Numerous wild and domestic animals such as cattle, goats, sheep and rabbits serve as amplification or intermediate hosts, although infections in these animals are usually asymptomatic. Transmission to humans occurs through tick bites or contact with infectious blood or body fluids from infected animals or humans. Livestock keepers, livestock breeders, slaughterhouse employees, and hospital personnel in endemic areas are thus particularly affected by infections. Crimean-Congo hemorrhagic fever (CCHF) is characterized by symptoms such as headache, high fever, back and joint pain, stomach pain and vomiting. In advanced stages, severe bruising, profuse nosebleeds, and generalized bleeding develop. This so-called hemorrhagic diathesis usually begins on the fourth day and lasts for up to two weeks. The mortality rate in hospitalized patients ranges from 9% to 50%. According to the German “Biostoffverordnung” (regulation on biological substances), CCHFV is assigned to risk group 4.

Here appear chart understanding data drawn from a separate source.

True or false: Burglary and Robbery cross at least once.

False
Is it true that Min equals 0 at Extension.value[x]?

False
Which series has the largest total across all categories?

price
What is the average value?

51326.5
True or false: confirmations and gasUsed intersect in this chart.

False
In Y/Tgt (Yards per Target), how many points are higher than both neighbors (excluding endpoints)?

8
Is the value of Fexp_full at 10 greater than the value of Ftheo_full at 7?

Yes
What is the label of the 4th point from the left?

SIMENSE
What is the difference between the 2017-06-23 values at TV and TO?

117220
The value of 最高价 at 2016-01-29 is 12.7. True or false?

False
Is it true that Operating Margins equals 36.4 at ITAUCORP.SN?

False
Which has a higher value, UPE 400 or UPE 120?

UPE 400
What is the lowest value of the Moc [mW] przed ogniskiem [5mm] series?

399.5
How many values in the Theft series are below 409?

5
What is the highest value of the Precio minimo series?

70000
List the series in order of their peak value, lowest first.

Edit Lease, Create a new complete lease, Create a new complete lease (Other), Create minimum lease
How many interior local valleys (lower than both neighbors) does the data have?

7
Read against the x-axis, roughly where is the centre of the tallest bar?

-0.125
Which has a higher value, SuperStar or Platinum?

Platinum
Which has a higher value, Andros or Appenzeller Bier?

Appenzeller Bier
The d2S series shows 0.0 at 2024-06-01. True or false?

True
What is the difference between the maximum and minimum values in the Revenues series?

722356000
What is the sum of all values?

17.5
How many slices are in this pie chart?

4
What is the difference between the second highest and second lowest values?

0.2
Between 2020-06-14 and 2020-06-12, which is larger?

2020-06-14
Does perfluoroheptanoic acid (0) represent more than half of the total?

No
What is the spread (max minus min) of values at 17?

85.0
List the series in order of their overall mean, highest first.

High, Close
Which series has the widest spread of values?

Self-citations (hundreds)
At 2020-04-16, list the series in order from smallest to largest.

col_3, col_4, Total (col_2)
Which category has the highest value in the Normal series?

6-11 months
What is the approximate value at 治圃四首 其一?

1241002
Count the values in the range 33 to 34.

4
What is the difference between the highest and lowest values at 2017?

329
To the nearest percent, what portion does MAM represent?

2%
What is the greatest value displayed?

Laboratory diagnostics for human cases should be performed at the Bernhard-Nocht-Institute for Tropical Medicine (consiliary laboratory) or at the FLI (National Reference Laboratory for CCHFV infections in animals) for suspected infections in animals. Virus detection in humans and animals is performed from blood and other clinical material during the acute phase of infection by RT-qPCR, virus isolation and propagation in cell culture, or by inoculation into newborn mice. In addition to RT-qPCR, serological detection of CCHFV-specific antibodies using (in-house) ELISA methods is possible in the National Reference Laboratory for CCHFV infections in animals. After commissioning of the BSL4 high containment laboratory, further methods such as the virus neutralization test will be established and used in the future for the analysis of suspect samples.